(Transcript from World News Radio)
70 years ago today, United States planes firebombed the Japanese capital Tokyo, in what's largely considered the single most deadly bombing raid in history.
The bombing in the dying months of the Second World War was more destructive than the atomic bombing of Hiroshima and Nagasaki.
Santilla Chingaipe has the deails.
It was the early hours of 10 March 1945 in the bustling shopping district of Asakusa.
It was hit by a massive payload of incendiary bombs dropped from U-S aircraft.
The attack began just after midnight and lasted for just over two-and-a-half-hours.
"The leading B-29s found their objective... Now, below us, Tokyo"
Part of Tokyo was reduced to charred rubble, tens-of-thousands were killed, and hundreds-of-thousands were left homeless.
Yoshitaka Kimura was seven-years-old when the air raid happened.
Seventy years on, he recalls seeking refuge in a department store that ended up being one of the few buildings in the area which stayed standing, as the city around him burned.
"(through translation) The fire bombs fell down like rain.

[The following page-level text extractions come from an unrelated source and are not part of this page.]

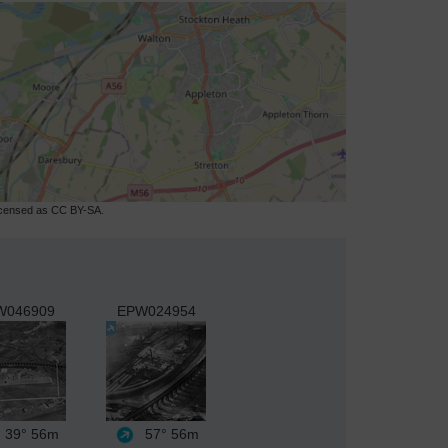
licensed as CC BY-SA.
W046909
EPW024954
39°
56m
57°
56m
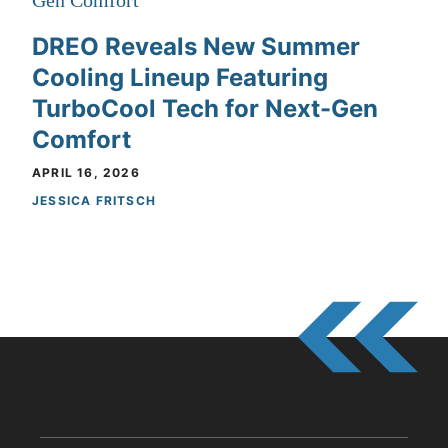
DREO Reveals New Summer
Cooling Lineup Featuring
TurboCool Tech for Next-Gen
Comfort
APRIL 16, 2026
JESSICA FRITSCH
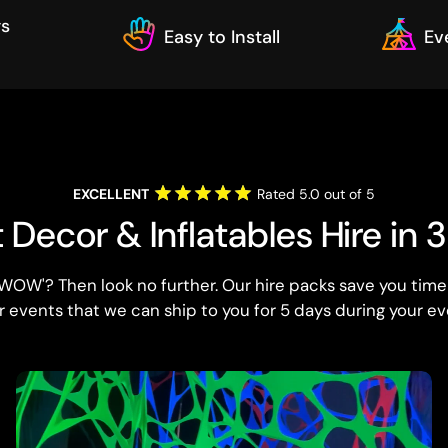
ys
Easy to Install
Ev
EXCELLENT
Rated 5.0 out of 5
Decor & Inflatables Hire in 
WOW'? Then look no further. Our hire packs save you time
r events that we can ship to you for 5 days during your ev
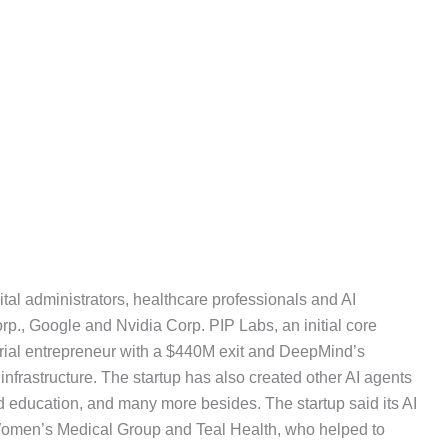
al administrators, healthcare professionals and AI
p., Google and Nvidia Corp. PIP Labs, an initial core
erial entrepreneur with a $440M exit and DeepMind’s
frastructure. The startup has also created other AI agents
d education, and many more besides. The startup said its AI
Women’s Medical Group and Teal Health, who helped to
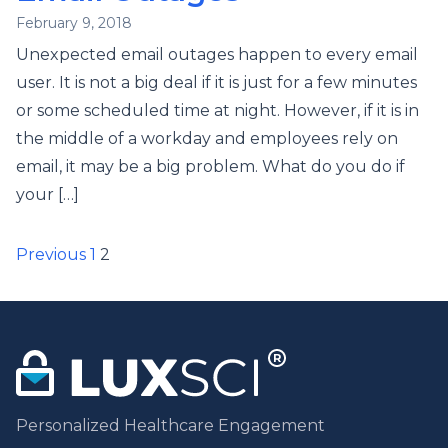
February 9, 2018
Unexpected email outages happen to every email
user. It is not a big deal if it is just for a few minutes
or some scheduled time at night. However, if it is in
the middle of a workday and employees rely on
email, it may be a big problem. What do you do if
your […]
Posts
Previous
1
2
pagination
Personalized Healthcare Engagement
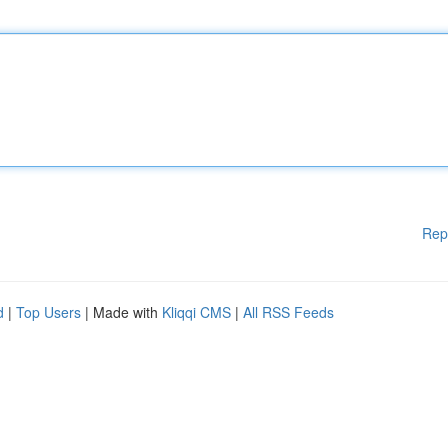
Rep
d
|
Top Users
| Made with
Kliqqi CMS
|
All RSS Feeds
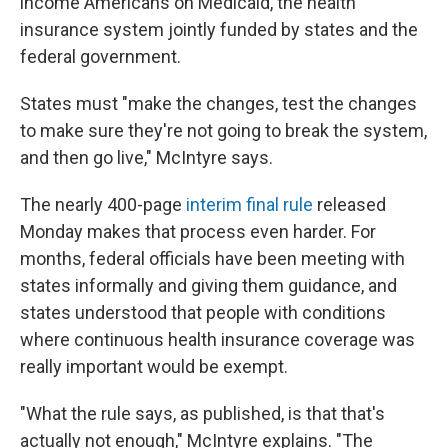
income Americans on Medicaid, the health
insurance system jointly funded by states and the
federal government.
States must "make the changes, test the changes
to make sure they're not going to break the system,
and then go live," McIntyre says.
The nearly 400-page
interim final rule
released
Monday makes that process even harder. For
months, federal officials have been meeting with
states informally and giving them guidance, and
states understood that people with conditions
where continuous health insurance coverage was
really important would be exempt.
"What the rule says, as published, is that that's
actually not enough," McIntyre explains. "The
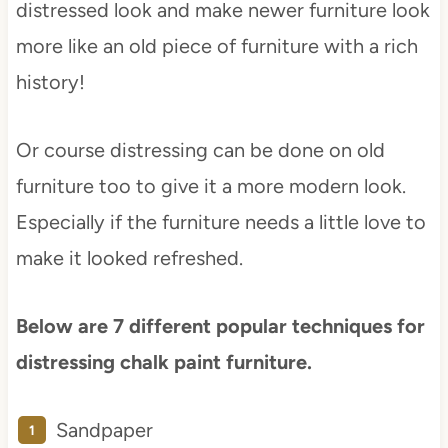
distressed look and make newer furniture look
more like an old piece of furniture with a rich
history!
Or course distressing can be done on old
furniture too to give it a more modern look.
Especially if the furniture needs a little love to
make it looked refreshed.
Below are 7 different popular techniques for
distressing chalk paint furniture.
Sandpaper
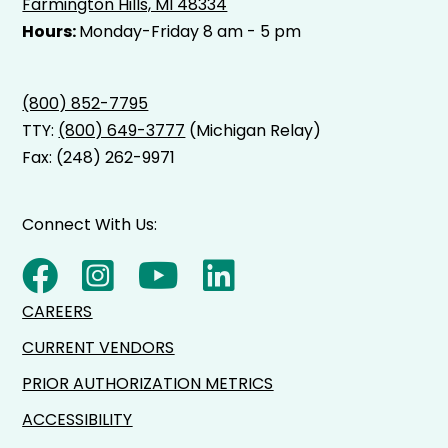
Farmington Hills, MI 48334
Hours:
Monday-Friday 8 am - 5 pm
(800) 852-7795
TTY:
(800) 649-3777
(Michigan Relay)
Fax: (248) 262-9971
Connect With Us:
CAREERS
CURRENT VENDORS
PRIOR AUTHORIZATION METRICS
ACCESSIBILITY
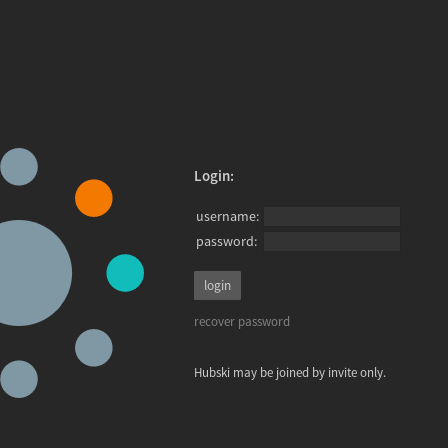
Login:
username:
password:
recover password
Hubski may be joined by invite only.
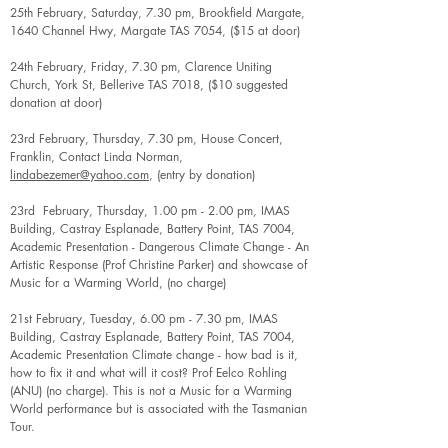
25th February, Saturday, 7.30 pm, Brookfield Margate,
1640 Channel Hwy, Margate TAS 7054, ($15 at door)
24th February, Friday, 7.30 pm, Clarence Uniting
Church, York St, Bellerive TAS 7018, ($10 suggested
donation at door)
23rd February, Thursday, 7.30 pm, House Concert,
Franklin, Contact Linda Norman,
lindabezemer@yahoo.com
, (entry by donation)
23rd February, Thursday, 1.00 pm - 2.00 pm, IMAS
Building, Castray Esplanade, Battery Point, TAS 7004,
Academic Presentation - Dangerous Climate Change - An
Artistic Response (Prof Christine Parker) and showcase of
Music for a Warming World, (no charge)
21st February, Tuesday, 6.00 pm - 7.30 pm, IMAS
Building, Castray Esplanade, Battery Point, TAS 7004,
Academic Presentation Climate change - how bad is it,
how to fix it and what will it cost? Prof Eelco Rohling
(ANU) (no charge). This is not a Music for a Warming
World performance but is associated with the Tasmanian
Tour.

It was similar to the firework festival along Sumida river today. Even as a child, I thought it was incredible - but that was it."
Mr Kimura had been running toward the Sumida river with his aunt and older sister, when as he describes it, gusts from a nearby explosion knocked him over and blew him into the back entrance of the department store.
He describes the escape as a stroke of luck.
" (through translation) So then I, and only I, was sucked into the building with the gust of the explosion. I was sucked in, because I was lying sideways, I had fallen over (from the gust caused by a bomb blast)."
Tens of thousands of people who fled to Sumida river were burned, crushed, drowned or suffocated in the firestorm.
That night, the US had switched tactics.
Earlier bombings were mostly high-altitude, daytime raids that targeted aircraft factories and other military facilities.
"Suddenly in March he switched to low level night-time maximum effort fire raids, and Japan's dreams of a world empire went up in a flaming inferno. "
But on 10 March, the B29 bombers flew much lower, dumping thousands of napalm-equipped cluster bombs onto targets that included residential areas, torching traditional wood and paper homes.
Photographs taken in the days after the bombing show the vast devastation.
But Mr Kimura is now one of the few who remain to tell the story as an eyewitness.
"(through translation) Perhaps it isn't something that can be done, but I think people need to communicate more strongly, more deeply (about the air raid). There there could be some chance that it (war) can be avoided. We're all human. That's what I think. Maybe I'm being too bashful."